*** Begin section ***

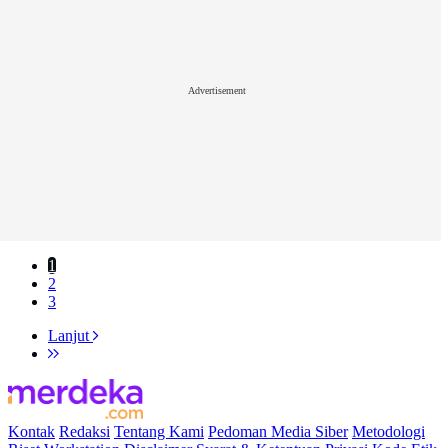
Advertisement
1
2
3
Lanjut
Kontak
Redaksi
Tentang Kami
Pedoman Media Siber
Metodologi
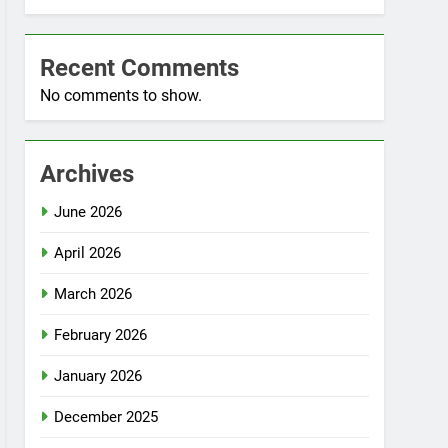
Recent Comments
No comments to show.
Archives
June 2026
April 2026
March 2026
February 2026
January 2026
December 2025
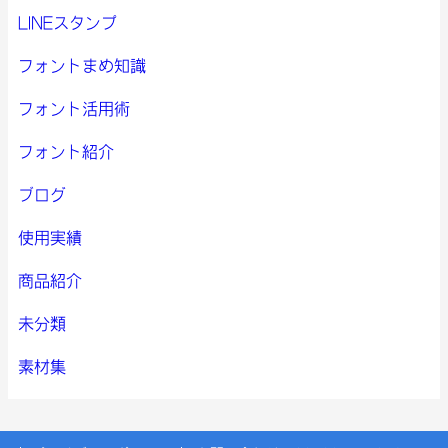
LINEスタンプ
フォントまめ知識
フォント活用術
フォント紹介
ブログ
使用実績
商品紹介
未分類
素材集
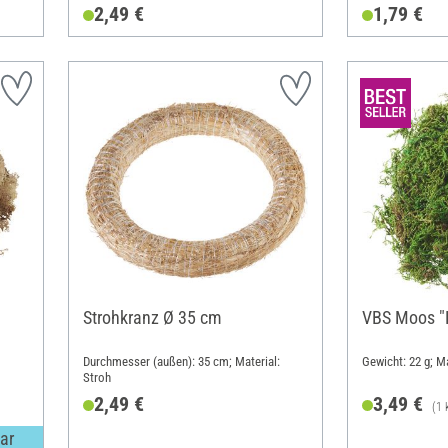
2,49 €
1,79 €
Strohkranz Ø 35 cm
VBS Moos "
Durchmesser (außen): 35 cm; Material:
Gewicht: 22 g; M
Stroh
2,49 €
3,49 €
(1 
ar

*** End section ***

• WHAT TO WORK ON:
Can you give the text of all the records again, swapping "Recent Comments" for "Latest Comments", changing nothing else and leaving out the pictures?

• REPLY TO THE EXERCISE:
Advertisement
1
2
3
Lanjut
Kontak
Redaksi
Tentang Kami
Pedoman Media Siber
Metodologi
Latest Comments
No comments to show.
Archives
June 2026
April 2026
March 2026
February 2026
January 2026
December 2025
LINEスタンプ
フォントまめ知識
フォント活用術
フォント紹介
ブログ
使用実績
商品紹介
未分類
素材集
2,49 €
1,79 €
Strohkranz Ø 35 cm
VBS Moos "
Durchmesser (außen): 35 cm; Material:
Gewicht: 22 g; M
Stroh
2,49 €
3,49 €
(1 
ar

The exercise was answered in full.